Cloud TPU VM — the modern API. You get a host VM attached to TPU chips; SSH in, run JAX or PyTorch.
Queued Resources — for v5e/v5p/Trillium, you submit a request for a shape; it waits until capacity is free. The standard provisioning pattern.
GKE TPU node pools — TPUs as Kubernetes resources, with multi-host slice support.
Pathways on Cloud — for jobs that need multipod or async resharding.

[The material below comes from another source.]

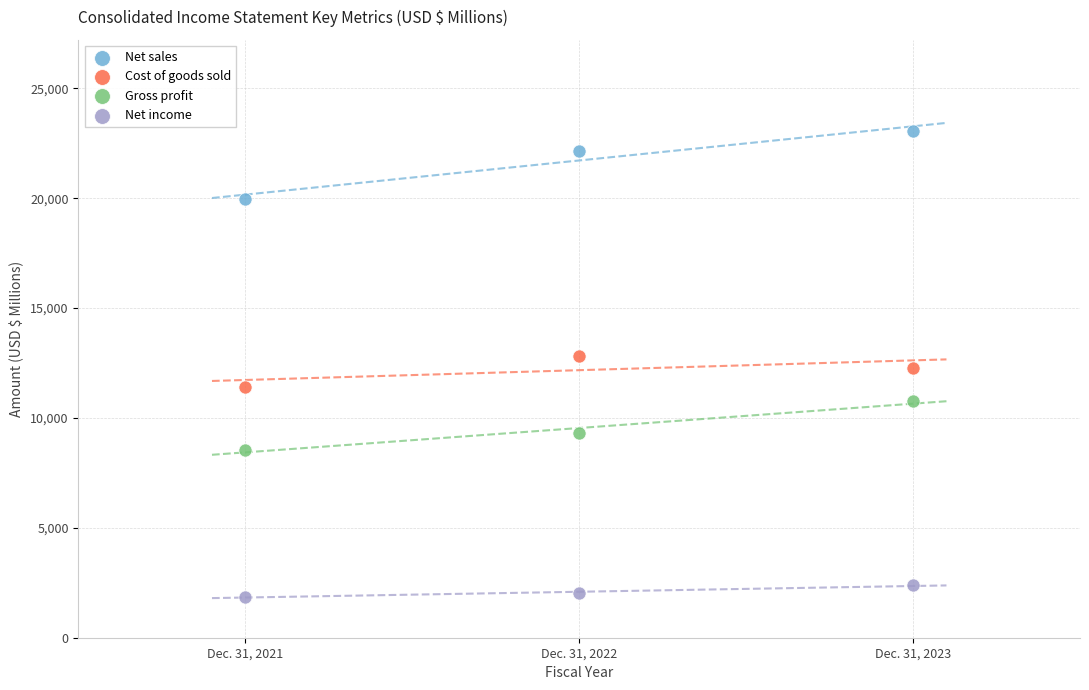

Which series reaches the maximum Y coordinate?

Net sales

Disclaimer: prices change. Treat the table as illustrative; check the current Cloud TPU pricing page for live numbers.

11

What v5 Got Right And Wrong

Got right

The product fork itself. Two SKUs serve customers much better than one.
v5p's 95 GiB HBM — the right capacity for Gemini-class context lengths.
Multislice and Pathways on Cloud — cross-pod jobs become routine, not heroic.
v5e's 2D-torus simplification — right tradeoff for the e-class price point.
SparseCore ×4 on v5p — reflects MoE workloads becoming first-class.

What v6 / v7 then changed

v5e's 197 TFLOPS was below NVIDIA H100's bf16 (~989 TFLOPS dense) by a noticeable margin. Trillium closes most of the gap (918 TFLOPS bf16) at the same form factor.
v5p's 459 TFLOPS bf16 was competitive but didn't have FP8. Ironwood adds FP8 at 4.6 PFLOPS — 10× on the headline number.
HBM3e wasn't ready for v5; Ironwood ships with 192 GiB HBM3e per chip in 2025.
The ICI bandwidth on v5e (400 GB/s) was already a bottleneck for some workloads; Trillium doubles it.

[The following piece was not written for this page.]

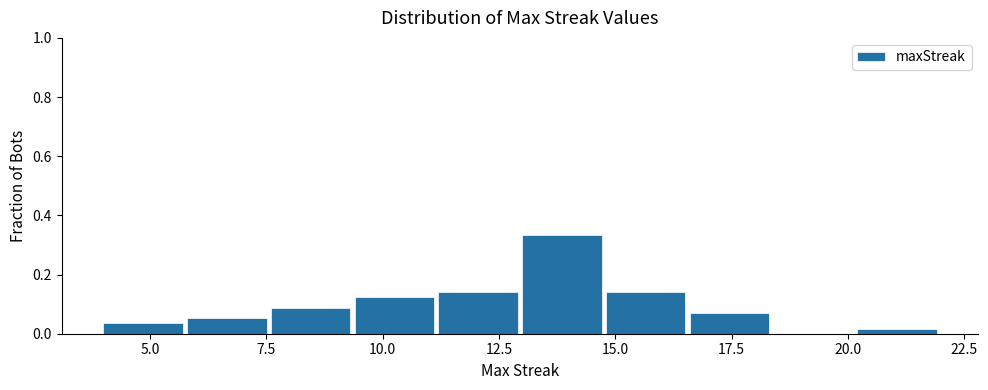

Read against the x-axis, roughly where is the centre of the tallest bar?

14.0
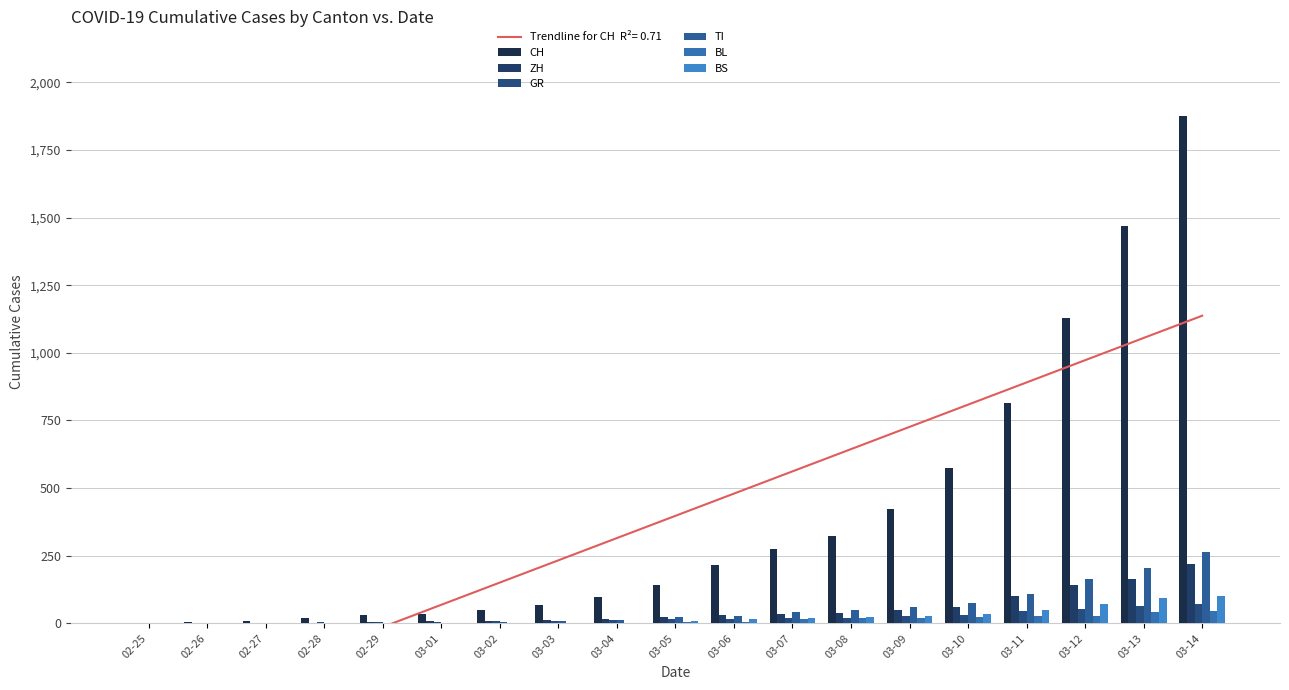

What is the sum of the BS values at 03-08 and 03-09?

52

v5 is the chip that defines the modern TPU product strategy. Trillium and Ironwood are refinements of the v5e and v5p archetypes — they don't change the strategy, they execute on it.

12

Cheat Sheet

v5e (Aug 2023): 1 TensorCore, 197 TFLOPS bf16, 16 GiB HBM, 400 GB/s ICI, 256-chip 2D-torus pod, no OCS, ~$1.20/chip-hr.
v5p (Dec 2023): 2 TensorCores, 4 SparseCores, 459 TFLOPS bf16, 95 GiB HBM at 2.76 TB/s, 1.2 TB/s ICI, 8,960-chip 3D-torus + OCS pod, the chip Gemini 1.5 trains on.
The product fork: "e-class" = cheaper than v4i, "p-class" = bigger than v4. One team, two SKUs per gen.
Multislice (Aug 2023): single training job spans multiple slices / pods, ICI inside slices + Jupiter DCN between.
Pathways on Cloud: single-controller orchestration, public extension of the system that trained PaLM.
v5p pod aggregate: ~4.1 ExaFLOPS bf16, ~850 TiB HBM — pod HBM stops being a binding constraint for LLM training.
v5e use cases: fleet inference, fine-tuning, small-scale pretraining. v5p use cases: Gemini-class frontier training.
Long context lives on v5p — Gemini 1.5 Pro's 1M-token context only works because of the 95 GiB / 2.76 TB/s per-chip HBM combination.